### BRANO PROPOSTO

══════

L’arte nella Germania Nazista
Con il Nazismo l’arte diventa principalmente un mezzo di propaganda e quindi deve veicolare valori e canoni estetici tradizionali e stereotipati, deve esaltare la figura di Hitler che qui [3] vediamo ritratto come lo “scultore della Germania”, deve invitare a seguire le direttive del Partito [4], e soprattutto deve esaltare l’orgoglio ariano inteso come sentimento di superiorità razziale. Di co nseguenza deve denigrare le razze “inferiori” ed in particolare quella ebraica [5].
Il poster (1936) mostra una folla di persone radunate attorno a una radio le cui dimensioni simboleggiano allo stesso tempo l’attrazione delle masse verso la radio e la vasta audience delle trasmissioni naziste
Ma quali sono le caratteristiche dell’arte promossa dal Nazismo? Essa risente senz’altro della concezione che Hitler stesso aveva dell’arte.
Hitler infatti era un abile disegnatore ed un amante dell’architettura. Nel 1907 Hitler tenta di entrare all’Accademia di Belle Arti di Vienna, ma la sua richiesta viene rifiutata. Nonostante ciò, il disegno e la pittura rimangono delle costanti nella sua vita e da questi disegni/acquerelli nelle illustrazioni da [6] a [11] possiamo notare che Hitler non si lascia influenzare dalle avanguardie che si sviluppano all’inizio del Ventesimo secolo, che anzi vengono distrutte [12] con dei falò in piazza o derise dal Partito Nazista tramite apposite mostre [12a] – come quella alla Casa dell’Arte tedesca nel 1937. Vengono bruciati oltre 70.000 libri e pubblicazioni varie. Sono destinate a bruciare anche molte opere di pittori moderni, requisite dai muri dei musei e dalle collezioni private a partire dal 1937.

══════

### DATI FORNITI
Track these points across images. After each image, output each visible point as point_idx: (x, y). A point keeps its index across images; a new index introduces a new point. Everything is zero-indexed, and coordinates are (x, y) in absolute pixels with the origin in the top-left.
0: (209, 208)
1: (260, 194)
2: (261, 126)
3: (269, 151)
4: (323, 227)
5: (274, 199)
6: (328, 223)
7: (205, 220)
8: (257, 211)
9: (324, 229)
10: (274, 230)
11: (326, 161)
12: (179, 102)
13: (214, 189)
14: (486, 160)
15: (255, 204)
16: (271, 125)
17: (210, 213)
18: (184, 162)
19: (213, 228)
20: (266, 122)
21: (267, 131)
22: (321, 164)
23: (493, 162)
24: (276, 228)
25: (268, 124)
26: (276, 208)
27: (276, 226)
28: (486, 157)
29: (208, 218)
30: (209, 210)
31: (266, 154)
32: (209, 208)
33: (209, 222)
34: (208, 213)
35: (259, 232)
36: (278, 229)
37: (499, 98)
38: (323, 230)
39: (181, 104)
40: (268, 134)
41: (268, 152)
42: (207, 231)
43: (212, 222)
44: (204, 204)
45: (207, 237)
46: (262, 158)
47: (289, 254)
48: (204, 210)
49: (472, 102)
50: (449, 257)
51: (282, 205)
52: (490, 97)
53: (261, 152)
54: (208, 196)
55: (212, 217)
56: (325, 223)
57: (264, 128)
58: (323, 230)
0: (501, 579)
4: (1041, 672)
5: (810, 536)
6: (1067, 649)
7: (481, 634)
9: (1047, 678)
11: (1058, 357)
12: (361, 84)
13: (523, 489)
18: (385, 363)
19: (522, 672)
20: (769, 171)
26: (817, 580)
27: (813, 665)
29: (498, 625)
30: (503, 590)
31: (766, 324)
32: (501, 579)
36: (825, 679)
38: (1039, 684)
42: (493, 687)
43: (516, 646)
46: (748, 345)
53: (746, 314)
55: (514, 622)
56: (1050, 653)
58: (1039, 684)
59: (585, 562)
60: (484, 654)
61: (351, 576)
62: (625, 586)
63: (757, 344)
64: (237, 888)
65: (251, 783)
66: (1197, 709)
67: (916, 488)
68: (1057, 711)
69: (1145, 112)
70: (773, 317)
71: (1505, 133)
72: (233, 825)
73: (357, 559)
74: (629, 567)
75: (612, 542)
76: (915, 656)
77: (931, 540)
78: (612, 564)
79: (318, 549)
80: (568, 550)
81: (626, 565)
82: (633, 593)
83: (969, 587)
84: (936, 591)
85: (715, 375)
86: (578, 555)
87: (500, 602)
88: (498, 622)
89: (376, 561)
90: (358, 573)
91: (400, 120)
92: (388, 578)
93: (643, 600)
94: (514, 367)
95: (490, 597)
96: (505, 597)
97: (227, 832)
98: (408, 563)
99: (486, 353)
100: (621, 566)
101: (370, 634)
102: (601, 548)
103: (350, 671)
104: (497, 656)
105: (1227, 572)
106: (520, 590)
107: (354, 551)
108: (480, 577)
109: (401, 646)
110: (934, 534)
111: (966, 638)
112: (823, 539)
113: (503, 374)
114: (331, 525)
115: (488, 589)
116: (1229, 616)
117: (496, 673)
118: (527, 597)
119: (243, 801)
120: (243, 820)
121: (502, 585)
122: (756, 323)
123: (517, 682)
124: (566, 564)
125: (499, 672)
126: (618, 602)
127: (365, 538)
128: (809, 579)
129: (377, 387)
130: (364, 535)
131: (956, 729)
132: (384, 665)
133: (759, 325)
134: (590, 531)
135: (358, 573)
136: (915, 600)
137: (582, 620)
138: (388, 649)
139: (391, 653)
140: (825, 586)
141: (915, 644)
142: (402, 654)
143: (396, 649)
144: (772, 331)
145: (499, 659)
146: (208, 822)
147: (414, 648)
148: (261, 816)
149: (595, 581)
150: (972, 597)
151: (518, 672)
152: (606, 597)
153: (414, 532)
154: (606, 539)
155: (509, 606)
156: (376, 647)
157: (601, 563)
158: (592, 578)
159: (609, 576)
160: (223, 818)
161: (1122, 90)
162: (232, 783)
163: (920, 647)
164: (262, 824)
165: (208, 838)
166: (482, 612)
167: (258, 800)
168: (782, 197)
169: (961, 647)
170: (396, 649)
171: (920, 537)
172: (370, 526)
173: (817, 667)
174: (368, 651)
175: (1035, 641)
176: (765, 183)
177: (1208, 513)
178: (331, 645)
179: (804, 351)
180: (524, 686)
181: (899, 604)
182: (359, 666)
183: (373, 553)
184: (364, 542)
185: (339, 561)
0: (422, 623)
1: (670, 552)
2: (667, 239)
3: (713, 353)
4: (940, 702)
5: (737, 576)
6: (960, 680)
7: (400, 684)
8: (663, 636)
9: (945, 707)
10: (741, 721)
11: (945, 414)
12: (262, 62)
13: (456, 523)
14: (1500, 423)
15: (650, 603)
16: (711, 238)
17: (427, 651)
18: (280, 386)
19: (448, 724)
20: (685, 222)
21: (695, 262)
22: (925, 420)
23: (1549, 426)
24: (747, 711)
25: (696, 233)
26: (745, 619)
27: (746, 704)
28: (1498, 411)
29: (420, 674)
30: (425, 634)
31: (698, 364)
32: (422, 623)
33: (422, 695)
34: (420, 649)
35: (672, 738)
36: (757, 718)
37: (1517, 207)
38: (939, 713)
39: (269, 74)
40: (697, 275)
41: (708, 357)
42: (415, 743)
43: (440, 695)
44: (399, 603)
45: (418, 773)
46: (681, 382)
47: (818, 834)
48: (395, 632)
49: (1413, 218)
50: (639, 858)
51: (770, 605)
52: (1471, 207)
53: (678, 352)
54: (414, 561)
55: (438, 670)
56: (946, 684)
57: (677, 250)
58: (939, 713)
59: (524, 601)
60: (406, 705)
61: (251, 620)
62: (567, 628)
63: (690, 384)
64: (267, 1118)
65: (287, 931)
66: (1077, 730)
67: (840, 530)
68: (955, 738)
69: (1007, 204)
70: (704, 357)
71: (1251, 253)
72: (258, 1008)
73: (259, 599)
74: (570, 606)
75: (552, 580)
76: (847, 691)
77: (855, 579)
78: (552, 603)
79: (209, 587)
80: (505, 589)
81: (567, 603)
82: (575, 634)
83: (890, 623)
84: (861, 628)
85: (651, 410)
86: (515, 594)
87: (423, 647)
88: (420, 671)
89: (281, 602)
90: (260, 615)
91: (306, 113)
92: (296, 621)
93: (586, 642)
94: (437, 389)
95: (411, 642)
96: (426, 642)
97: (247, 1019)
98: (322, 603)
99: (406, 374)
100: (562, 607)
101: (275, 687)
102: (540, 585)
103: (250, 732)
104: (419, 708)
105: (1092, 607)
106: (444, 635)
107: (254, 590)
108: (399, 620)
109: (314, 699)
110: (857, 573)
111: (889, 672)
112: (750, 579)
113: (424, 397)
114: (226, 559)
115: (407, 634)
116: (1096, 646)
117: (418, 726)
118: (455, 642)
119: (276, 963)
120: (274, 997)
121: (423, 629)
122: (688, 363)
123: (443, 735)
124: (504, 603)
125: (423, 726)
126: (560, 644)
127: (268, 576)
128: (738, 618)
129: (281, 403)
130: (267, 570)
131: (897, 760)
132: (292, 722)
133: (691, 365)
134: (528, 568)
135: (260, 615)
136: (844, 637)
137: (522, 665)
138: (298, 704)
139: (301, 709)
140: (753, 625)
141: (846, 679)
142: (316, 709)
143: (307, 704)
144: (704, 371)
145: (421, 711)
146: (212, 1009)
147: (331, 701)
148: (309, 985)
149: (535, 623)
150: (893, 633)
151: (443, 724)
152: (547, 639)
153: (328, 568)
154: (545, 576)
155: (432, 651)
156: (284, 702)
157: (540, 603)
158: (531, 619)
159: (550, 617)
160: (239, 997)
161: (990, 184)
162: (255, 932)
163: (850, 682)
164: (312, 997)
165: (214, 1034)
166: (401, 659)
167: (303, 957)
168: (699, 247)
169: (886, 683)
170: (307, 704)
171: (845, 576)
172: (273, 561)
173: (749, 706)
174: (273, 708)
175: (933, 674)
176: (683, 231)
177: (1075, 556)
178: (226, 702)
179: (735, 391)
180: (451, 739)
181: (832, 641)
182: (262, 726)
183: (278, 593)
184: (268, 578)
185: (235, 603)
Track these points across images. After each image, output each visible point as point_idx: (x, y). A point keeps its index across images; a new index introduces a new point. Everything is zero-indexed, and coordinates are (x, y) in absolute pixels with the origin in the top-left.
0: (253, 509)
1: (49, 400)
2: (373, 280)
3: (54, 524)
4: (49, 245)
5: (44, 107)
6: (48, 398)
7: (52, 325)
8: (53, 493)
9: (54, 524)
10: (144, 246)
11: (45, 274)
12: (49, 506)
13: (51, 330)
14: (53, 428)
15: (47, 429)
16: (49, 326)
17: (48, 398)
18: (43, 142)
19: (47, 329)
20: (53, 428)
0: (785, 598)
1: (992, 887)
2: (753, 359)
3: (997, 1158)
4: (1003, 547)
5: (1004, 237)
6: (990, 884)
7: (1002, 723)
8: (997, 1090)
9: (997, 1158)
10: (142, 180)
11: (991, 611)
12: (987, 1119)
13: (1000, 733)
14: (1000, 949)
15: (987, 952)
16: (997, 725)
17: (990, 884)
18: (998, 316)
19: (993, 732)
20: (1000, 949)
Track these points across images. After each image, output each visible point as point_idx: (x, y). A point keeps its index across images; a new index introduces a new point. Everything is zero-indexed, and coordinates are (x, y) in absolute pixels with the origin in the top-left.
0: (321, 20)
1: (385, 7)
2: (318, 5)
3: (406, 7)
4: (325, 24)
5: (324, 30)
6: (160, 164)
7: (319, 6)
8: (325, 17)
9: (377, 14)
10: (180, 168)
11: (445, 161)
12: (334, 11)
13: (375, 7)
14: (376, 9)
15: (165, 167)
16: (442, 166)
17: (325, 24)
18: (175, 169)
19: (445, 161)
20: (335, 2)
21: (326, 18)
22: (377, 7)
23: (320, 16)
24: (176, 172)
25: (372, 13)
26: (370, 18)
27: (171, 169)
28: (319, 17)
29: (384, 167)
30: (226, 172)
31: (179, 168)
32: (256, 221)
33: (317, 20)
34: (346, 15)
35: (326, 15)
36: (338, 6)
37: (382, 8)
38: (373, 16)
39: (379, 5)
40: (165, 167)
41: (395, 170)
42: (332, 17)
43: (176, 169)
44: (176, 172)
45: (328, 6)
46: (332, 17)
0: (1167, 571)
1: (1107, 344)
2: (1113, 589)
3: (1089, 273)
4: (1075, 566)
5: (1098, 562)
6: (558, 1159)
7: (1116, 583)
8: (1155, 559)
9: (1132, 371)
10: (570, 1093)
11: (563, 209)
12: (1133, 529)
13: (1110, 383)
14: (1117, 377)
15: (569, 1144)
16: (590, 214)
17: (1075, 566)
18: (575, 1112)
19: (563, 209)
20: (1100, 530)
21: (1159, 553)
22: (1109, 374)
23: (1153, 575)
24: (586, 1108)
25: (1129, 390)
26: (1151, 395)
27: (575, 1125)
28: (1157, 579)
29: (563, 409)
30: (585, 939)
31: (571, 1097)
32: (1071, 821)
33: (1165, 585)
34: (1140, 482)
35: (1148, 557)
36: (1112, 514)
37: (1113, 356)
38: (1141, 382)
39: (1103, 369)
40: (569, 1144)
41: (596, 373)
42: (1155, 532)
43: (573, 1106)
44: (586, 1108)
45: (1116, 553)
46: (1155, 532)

══════

### SERIE DI ESERCIZI
(1) Trascrivi dal brano sull'arte nella Germania nazista la parte che si apre con le parole contenenti "Hitler infatti era" e si chiude con "partire dal 1937.".
(2) Prosegui il brano sull'arte nella Germania nazista a partire dall'ultima frase riportata.
I dati riportati provengono da una fonte diversa dal brano.

### SOLUZIONI DEGLI ESERCIZI
(1)
Hitler infatti era un abile disegnatore ed un amante dell’architettura. Nel 1907 Hitler tenta di entrare all’Accademia di Belle Arti di Vienna, ma la sua richiesta viene rifiutata. Nonostante ciò, il disegno e la pittura rimangono delle costanti nella sua vita e da questi disegni/acquerelli nelle illustrazioni da [6] a [11] possiamo notare che Hitler non si lascia influenzare dalle avanguardie che si sviluppano all’inizio del Ventesimo secolo, che anzi vengono distrutte [12] con dei falò in piazza o derise dal Partito Nazista tramite apposite mostre [12a] – come quella alla Casa dell’Arte tedesca nel 1937. Vengono bruciati oltre 70.000 libri e pubblicazioni varie. Sono destinate a bruciare anche molte opere di pittori moderni, requisite dai muri dei musei e dalle collezioni private a partire dal 1937.

(2)
Hitler vuole rendere la Germania il più grande polo artistico europeo. Per questo egli progetta la ristrutturazione di Linz, sua città natale, e l’importazione – più o meno legale – di numerose opere in Germania. La visita a Firenze nel 1938 è di grande ispirazione per il piano di ristrutturazione di Linz, la quale deve diventare il nuovo centro culturale dell’Europa. Per questo motivo il 26 giugno 1939 Hitler incarica Hans Posse di costruirvi un nuovo museo d’arte: il Fuhrer Museum [13a] e [13b] – progetto intorno al quale si sviluppa un piano urbanistico che riguarda l’intera città [14].
Già dagli anni Venti, il Partito di adoperava alla confisca di varie opere. Queste e tutte le opere confiscate in seguito vengono destinate all’allestimento del Fuhrer Museum. Le opere tedesche provengono maggiormente da collezionisti privati di origine ebrea [15].
Costoro si ritrovano, nel corso degli anni, prima obbligati a denunciare tutti i beni in loro possesso di valore superiore a 5.000 marchi, per poi vederli confiscati e donati ad ariani o, appunto, al Partito e ad ufficiali nazisti. Questa politica di confisca viene messa in atto nei Paesi conquistati. Vengono inoltre confiscate le opere nei musei, come ad esempio la collezione Czartoryski, dell’omonimo museo polacco (1939), o le opere del Louvre a Parigi.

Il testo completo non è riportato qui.